Lately, I’ve been throwing the music (OMG, that was totally unintentional) on random when I don’t have a plan and I just go with it. It’s been pretty great, based on what seems to happen during these shuffle sessions. I am often quite surprised by what strikes me when I do this. It’s so random and never what I’d expect. It’s a new rediscovery each time. The song brings something fresh with it and I fall in love all over again.
The other day it was Cry Baby Cry that jumped out and grabbed my face. I was thrown back to 1987 and I was in my room with that lavender carpet, wearing out that Chains Changed EP because it was the greatest thing I had ever heard. I had NO IDEA what any of it meant but those sounds were like nothing I had ever heard before, I couldn’t get enough of them. No other music sounded like that. No other music felt so right. Now I can’t think about anything else.
Today I know the gist what it means and that’s not so great but I can still love it like it’s 1987 and not think of what it’s really saying and just love the sound. I feel guilty sometimes, for liking a song where Kristin sings about always getting sicker, because I really shouldn’t like that at all. But I can pretend I’m 17 again and naive and it’s just a song by this band I was lucky to discover and loved so much. And I can feel these sounds that are all over the place and so great and wonderful just the same as I did back then.

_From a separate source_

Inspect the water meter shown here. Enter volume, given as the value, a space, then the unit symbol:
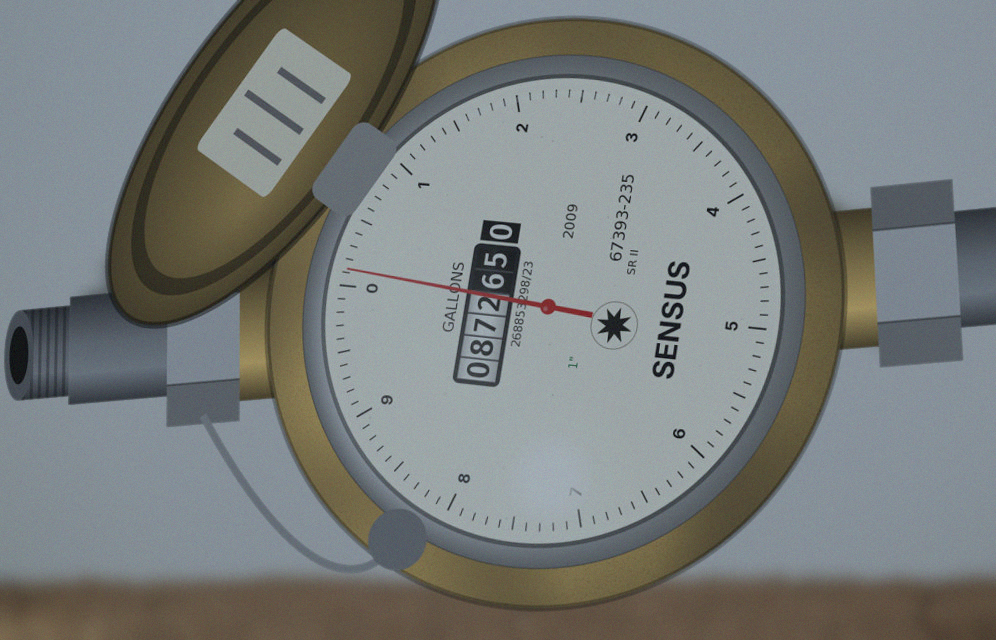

God, back then, there was no internet. I’d drive all over Long Island, going to every indie record store I could find, sometimes in really shitty places, pouring over vinyl in search of Throwing Muses records, buying every newspaper and zine I could find that mentioned Throwing Muses because I had no other way to find out more about this band that spoke to me like no other band ever did before. I remember finding Chains Changed in that little record store down by the lake. I remember buying it, and talking to the guy at the counter about the band. I asked him if he knew of more records by TM. Oddly I wasn’t shy, I just wanted more. I never did write to the fan club address though, because I WAS shy. I wouldn’t have known what to say.